== Data shown ==
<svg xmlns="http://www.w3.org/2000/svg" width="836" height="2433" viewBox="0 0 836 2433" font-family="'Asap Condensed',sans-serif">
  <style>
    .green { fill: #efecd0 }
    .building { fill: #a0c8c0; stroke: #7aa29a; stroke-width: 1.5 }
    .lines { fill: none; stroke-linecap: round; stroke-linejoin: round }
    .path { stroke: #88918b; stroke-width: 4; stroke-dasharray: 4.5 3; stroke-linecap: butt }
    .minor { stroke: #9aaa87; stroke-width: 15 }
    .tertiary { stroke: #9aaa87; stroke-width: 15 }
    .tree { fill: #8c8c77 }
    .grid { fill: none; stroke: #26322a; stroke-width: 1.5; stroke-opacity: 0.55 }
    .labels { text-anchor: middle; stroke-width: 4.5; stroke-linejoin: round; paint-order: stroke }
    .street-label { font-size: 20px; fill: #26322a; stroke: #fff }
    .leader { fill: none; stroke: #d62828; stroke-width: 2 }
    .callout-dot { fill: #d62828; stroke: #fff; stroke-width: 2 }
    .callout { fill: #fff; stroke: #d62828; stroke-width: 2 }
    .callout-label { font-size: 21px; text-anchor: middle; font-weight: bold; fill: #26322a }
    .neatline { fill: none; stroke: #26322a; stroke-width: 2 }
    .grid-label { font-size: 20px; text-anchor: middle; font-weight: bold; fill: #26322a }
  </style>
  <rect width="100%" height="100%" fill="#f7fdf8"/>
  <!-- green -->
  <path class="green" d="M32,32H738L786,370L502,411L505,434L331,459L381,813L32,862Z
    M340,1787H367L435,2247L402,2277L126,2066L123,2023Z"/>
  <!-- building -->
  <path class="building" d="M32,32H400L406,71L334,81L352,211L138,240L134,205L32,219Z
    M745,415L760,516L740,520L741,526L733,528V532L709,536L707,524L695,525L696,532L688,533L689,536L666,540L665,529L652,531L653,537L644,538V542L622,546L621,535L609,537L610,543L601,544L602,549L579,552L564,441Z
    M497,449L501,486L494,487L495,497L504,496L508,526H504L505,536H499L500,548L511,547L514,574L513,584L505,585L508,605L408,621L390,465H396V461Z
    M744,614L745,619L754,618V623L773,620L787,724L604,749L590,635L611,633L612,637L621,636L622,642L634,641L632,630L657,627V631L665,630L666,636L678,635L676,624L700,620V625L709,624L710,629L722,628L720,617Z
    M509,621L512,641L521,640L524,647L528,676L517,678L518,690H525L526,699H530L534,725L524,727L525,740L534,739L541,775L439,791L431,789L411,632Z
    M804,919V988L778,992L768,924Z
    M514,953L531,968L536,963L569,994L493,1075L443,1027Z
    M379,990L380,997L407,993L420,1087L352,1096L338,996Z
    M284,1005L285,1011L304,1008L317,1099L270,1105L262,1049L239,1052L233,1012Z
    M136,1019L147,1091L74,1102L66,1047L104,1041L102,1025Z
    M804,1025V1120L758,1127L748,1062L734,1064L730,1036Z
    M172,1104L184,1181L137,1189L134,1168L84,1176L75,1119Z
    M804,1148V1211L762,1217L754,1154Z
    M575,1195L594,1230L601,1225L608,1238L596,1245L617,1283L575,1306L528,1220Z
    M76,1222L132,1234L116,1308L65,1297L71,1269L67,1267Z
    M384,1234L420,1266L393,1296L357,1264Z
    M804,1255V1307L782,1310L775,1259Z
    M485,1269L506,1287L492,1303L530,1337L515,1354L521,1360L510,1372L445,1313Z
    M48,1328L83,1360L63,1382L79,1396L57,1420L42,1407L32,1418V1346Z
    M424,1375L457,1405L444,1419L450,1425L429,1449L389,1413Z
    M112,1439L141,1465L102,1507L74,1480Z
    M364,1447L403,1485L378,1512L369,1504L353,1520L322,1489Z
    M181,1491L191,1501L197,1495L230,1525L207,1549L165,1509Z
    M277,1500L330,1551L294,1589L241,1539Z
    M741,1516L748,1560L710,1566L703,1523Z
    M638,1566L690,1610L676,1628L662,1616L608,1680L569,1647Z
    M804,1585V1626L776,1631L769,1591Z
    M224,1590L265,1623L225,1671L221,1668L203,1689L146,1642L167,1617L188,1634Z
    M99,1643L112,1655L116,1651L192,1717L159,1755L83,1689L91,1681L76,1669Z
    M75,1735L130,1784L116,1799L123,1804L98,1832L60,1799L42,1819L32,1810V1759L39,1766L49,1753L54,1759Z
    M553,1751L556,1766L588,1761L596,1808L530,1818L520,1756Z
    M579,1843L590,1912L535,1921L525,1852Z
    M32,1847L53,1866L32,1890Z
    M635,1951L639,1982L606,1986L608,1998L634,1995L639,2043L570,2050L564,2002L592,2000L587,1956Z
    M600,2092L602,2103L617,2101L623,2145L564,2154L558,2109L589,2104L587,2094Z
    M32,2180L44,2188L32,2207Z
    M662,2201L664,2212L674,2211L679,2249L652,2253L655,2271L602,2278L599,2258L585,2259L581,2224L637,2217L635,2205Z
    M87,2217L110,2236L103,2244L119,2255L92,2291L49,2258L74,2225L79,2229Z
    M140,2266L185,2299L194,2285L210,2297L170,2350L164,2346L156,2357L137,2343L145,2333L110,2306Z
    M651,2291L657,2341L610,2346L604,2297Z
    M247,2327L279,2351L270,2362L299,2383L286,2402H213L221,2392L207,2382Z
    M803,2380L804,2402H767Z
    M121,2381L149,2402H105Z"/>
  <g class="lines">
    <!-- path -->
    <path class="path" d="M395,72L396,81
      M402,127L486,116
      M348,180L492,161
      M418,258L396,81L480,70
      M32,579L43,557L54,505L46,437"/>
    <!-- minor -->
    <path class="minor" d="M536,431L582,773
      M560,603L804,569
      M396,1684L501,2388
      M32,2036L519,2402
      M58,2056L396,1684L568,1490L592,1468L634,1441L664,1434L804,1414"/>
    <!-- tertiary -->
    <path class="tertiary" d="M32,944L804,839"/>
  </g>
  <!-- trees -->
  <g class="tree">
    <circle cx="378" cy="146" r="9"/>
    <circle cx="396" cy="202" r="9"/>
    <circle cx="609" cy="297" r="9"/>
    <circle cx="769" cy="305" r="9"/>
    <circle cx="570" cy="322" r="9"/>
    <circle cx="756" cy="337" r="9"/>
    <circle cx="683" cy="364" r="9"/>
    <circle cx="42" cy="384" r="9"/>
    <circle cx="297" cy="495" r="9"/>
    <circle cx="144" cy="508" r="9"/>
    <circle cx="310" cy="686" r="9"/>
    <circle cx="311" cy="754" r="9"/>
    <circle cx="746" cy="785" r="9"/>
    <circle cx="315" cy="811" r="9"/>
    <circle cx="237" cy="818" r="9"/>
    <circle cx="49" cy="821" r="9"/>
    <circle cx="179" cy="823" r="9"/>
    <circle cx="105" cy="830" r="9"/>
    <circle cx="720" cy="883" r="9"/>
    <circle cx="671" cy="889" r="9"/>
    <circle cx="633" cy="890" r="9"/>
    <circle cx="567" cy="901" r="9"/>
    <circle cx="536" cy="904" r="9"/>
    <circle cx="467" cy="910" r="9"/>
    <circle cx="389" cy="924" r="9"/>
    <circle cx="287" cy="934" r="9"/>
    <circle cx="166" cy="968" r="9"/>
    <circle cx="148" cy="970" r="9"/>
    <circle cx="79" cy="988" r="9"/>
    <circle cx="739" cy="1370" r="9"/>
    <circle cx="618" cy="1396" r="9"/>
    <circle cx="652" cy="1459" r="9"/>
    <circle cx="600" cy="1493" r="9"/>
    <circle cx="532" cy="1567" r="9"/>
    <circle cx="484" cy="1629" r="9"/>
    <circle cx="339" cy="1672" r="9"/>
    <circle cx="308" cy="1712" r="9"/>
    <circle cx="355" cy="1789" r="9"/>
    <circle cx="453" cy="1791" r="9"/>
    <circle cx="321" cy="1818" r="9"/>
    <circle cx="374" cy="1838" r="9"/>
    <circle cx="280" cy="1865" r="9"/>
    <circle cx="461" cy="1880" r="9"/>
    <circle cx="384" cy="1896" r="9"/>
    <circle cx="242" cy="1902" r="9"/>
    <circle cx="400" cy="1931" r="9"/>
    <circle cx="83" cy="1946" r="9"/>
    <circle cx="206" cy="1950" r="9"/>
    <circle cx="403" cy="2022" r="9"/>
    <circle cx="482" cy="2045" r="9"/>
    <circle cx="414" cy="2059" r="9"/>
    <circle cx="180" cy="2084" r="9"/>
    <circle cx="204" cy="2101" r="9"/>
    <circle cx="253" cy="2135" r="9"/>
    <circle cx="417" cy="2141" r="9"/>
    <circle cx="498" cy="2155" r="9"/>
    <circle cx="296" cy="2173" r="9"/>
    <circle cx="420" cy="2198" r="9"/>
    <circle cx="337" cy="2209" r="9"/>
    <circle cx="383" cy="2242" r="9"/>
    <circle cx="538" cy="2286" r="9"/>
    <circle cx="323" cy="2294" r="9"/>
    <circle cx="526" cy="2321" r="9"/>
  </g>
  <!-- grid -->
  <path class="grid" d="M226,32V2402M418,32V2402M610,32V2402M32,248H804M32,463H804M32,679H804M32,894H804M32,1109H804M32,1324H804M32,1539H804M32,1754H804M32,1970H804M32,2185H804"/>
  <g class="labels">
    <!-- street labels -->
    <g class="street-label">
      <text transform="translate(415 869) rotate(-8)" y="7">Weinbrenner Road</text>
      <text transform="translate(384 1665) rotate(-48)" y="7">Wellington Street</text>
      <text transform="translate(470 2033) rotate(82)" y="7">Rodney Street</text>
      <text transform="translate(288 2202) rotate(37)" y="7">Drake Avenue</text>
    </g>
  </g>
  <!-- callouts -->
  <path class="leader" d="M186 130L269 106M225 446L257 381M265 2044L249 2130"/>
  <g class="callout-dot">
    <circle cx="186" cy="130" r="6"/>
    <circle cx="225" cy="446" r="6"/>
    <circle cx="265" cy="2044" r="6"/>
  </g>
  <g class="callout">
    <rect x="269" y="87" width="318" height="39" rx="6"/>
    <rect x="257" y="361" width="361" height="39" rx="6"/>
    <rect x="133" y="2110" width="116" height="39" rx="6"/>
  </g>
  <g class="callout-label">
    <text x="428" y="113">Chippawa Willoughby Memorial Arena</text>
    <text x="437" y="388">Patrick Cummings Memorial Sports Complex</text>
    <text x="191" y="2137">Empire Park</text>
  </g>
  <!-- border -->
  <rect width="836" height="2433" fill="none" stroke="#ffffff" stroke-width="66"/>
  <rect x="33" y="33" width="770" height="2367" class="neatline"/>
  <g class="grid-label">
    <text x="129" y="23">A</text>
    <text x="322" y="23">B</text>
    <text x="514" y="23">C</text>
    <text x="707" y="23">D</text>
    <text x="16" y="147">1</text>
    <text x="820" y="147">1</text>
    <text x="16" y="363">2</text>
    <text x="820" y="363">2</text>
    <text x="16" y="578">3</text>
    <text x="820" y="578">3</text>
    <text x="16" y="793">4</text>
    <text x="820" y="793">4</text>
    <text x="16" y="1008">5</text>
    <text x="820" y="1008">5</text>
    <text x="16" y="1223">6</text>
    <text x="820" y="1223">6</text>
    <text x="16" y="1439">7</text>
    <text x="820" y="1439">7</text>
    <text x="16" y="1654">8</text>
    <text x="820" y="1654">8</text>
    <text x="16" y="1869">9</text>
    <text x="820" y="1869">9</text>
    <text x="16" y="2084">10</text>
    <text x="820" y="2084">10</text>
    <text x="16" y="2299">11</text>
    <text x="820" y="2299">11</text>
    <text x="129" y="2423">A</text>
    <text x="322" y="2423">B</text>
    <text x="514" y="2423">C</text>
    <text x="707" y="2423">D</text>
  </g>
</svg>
===
● Task statement
Every line above with the string "lines" in it should be copied into the answer.

● Response to the task
    .lines { fill: none; stroke-linecap: round; stroke-linejoin: round }
  <g class="lines">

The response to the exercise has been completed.